Q: Historically speaking, is Tom Brady right there near the top with all the great quarterbacks?
JF: Oh yeah, there's not a doubt. We faced Peyton [Manning] twice a year for a long time. Hey, Aaron Rodgers isn't bad either. I'd say there's no doubt that Tom is probably one of the top that I've faced over the years.
Q: When you look at this Patriots defense, what concerns you?
JF: They're very smart. Coach [Belichick], he'll adjust their plan on a weekly basis which creates problems for you because you really don't know what to expect and you're constantly adjusting offensively. They're very talented. They're big, strong, they're downhill; it's a downhill front seven. They have a young secondary that looks like it's going to be good.
Q: How are you handling your defense without Gregg Williams?
JF: We're very fortunate that I've got [Assistant Head Coach] Dave McGinnis and people on my staff. Gregg's son, Blake has been an assistant for a number of years, he has a good feel for it. We're doing it by committee.
Q: Can you talk about the progression made by Brandon Gibson and Chris Givens so far and how they've been able to step up?
JF: Chris doesn't have a lot of catches but I believe Chris in four consecutive weeks has a reception over 50 yards which last week, as his third, hadn't been done by a rookie since [former Bears and Raiders receiver] Willie Gault. So, he's making a big play here and there. We'd like to try to get him more involved; like to try to get more balls to him but he's coming on. Gibby is doing well too. Gibby is making plays, as are the rest of the guys around him. We have a young group. We have an ascending player in Brian Quick who I think is going to be a very, very solid player for us.
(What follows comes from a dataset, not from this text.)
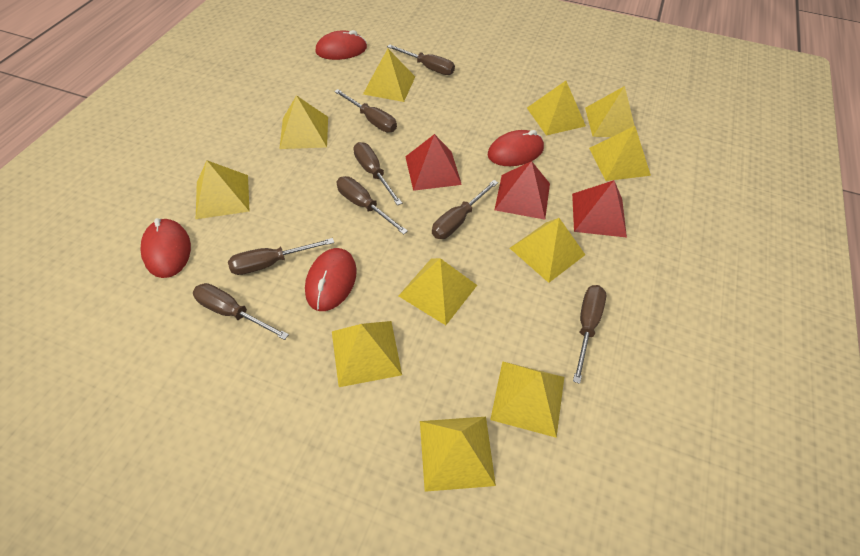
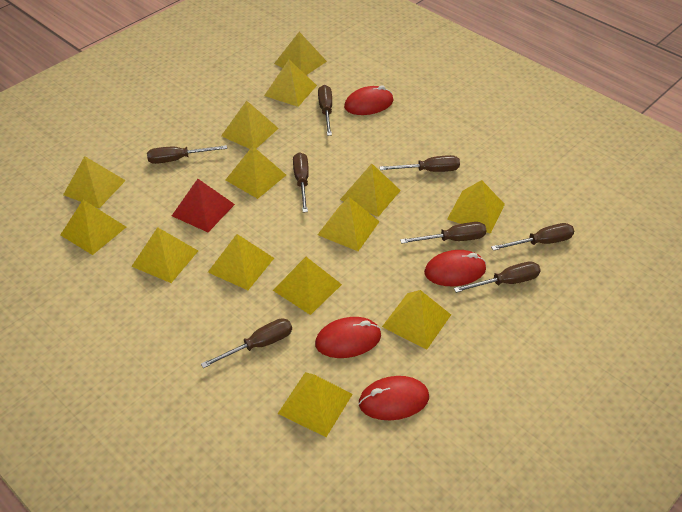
red pyramid: 3 -> 1
yellow pyramid: 11 -> 14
Austin Pettis can make plays. When we lost Danny [Amendola] two weeks ago, other guys had to step up and we're getting some production.
Q: Do you know when you'll get Danny Amendola back from his injury?
JF: Danny practiced today on a limited basis.
Q: As a guy that spent 16-plus seasons in one place and Bill Belichick has been in New England for awhile. I'm assuming not a lot of people understand how difficult it is to stay fresh.
JF: Just let me say this, I think that 15 years ago it was difficult but now because of free agency and the turnover on your roster, staying fresh is not a challenge. Typically, there's about 20, 25 percent turnover every year. So, every three or four years with the exception of, as is the case with the Patriots and the quarterback, you have a roster turnover. Bill has done a great job with that. He does a great job week to week and year to year understanding the strengths and weaknesses of his football team and just continues to rebuild the team and plug different people in.